→ **What the exercise asks**:
Where an entry contains a picture, omit the picture and repeat the rest exactly.

━━━━

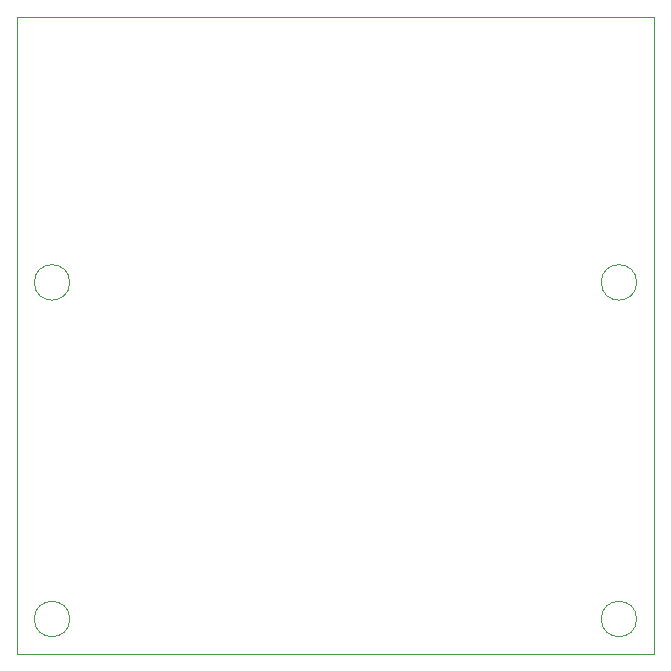
<source format=gbr>
%TF.GenerationSoftware,KiCad,Pcbnew,6.0.11+dfsg-1~bpo11+1*%
%TF.CreationDate,2023-04-06T13:38:35+02:00*%
%TF.ProjectId,aout-4_11,616f7574-2d34-45f3-9131-2e6b69636164,1.1*%
%TF.SameCoordinates,Original*%
%TF.FileFunction,Profile,NP*%
%FSLAX46Y46*%
G04 Gerber Fmt 4.6, Leading zero omitted, Abs format (unit mm)*
G04 Created by KiCad (PCBNEW 6.0.11+dfsg-1~bpo11+1) date 2023-04-06 13:38:35*
%MOMM*%
%LPD*%
G01*
G04 APERTURE LIST*
%TA.AperFunction,Profile*%
%ADD10C,0.100000*%
%TD*%
%TA.AperFunction,Profile*%
%ADD11C,0.050000*%
%TD*%
G04 APERTURE END LIST*
D10*
X118500000Y-120000000D02*
X172500000Y-120000000D01*
X172500000Y-120000000D02*
X172500000Y-66000000D01*
X172500000Y-66000000D02*
X118500000Y-66000000D01*
X118500000Y-66000000D02*
X118500000Y-120000000D01*
X171000000Y-117000000D02*
G75*
G03*
X171000000Y-117000000I-1500000J0D01*
G01*
X123000000Y-117000000D02*
G75*
G03*
X123000000Y-117000000I-1500000J0D01*
G01*
D11*
X171000000Y-88500000D02*
G75*
G03*
X171000000Y-88500000I-1500000J0D01*
G01*
D10*
X123000000Y-88500000D02*
G75*
G03*
X123000000Y-88500000I-1500000J0D01*
G01*
M02*

</source>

━━━━

→ **Your response**:
<source format=gbr>
%TF.GenerationSoftware,KiCad,Pcbnew,6.0.11+dfsg-1~bpo11+1*%
%TF.CreationDate,2023-04-06T13:38:35+02:00*%
%TF.ProjectId,aout-4_11,616f7574-2d34-45f3-9131-2e6b69636164,1.1*%
%TF.SameCoordinates,Original*%
%TF.FileFunction,Profile,NP*%
%FSLAX46Y46*%
G04 Gerber Fmt 4.6, Leading zero omitted, Abs format (unit mm)*
G04 Created by KiCad (PCBNEW 6.0.11+dfsg-1~bpo11+1) date 2023-04-06 13:38:35*
%MOMM*%
%LPD*%
G01*
G04 APERTURE LIST*
%TA.AperFunction,Profile*%
%ADD10C,0.100000*%
%TD*%
%TA.AperFunction,Profile*%
%ADD11C,0.050000*%
%TD*%
G04 APERTURE END LIST*
D10*
X118500000Y-120000000D02*
X172500000Y-120000000D01*
X172500000Y-120000000D02*
X172500000Y-66000000D01*
X172500000Y-66000000D02*
X118500000Y-66000000D01*
X118500000Y-66000000D02*
X118500000Y-120000000D01*
X171000000Y-117000000D02*
G75*
G03*
X171000000Y-117000000I-1500000J0D01*
G01*
X123000000Y-117000000D02*
G75*
G03*
X123000000Y-117000000I-1500000J0D01*
G01*
D11*
X171000000Y-88500000D02*
G75*
G03*
X171000000Y-88500000I-1500000J0D01*
G01*
D10*
X123000000Y-88500000D02*
G75*
G03*
X123000000Y-88500000I-1500000J0D01*
G01*
M02*

</source>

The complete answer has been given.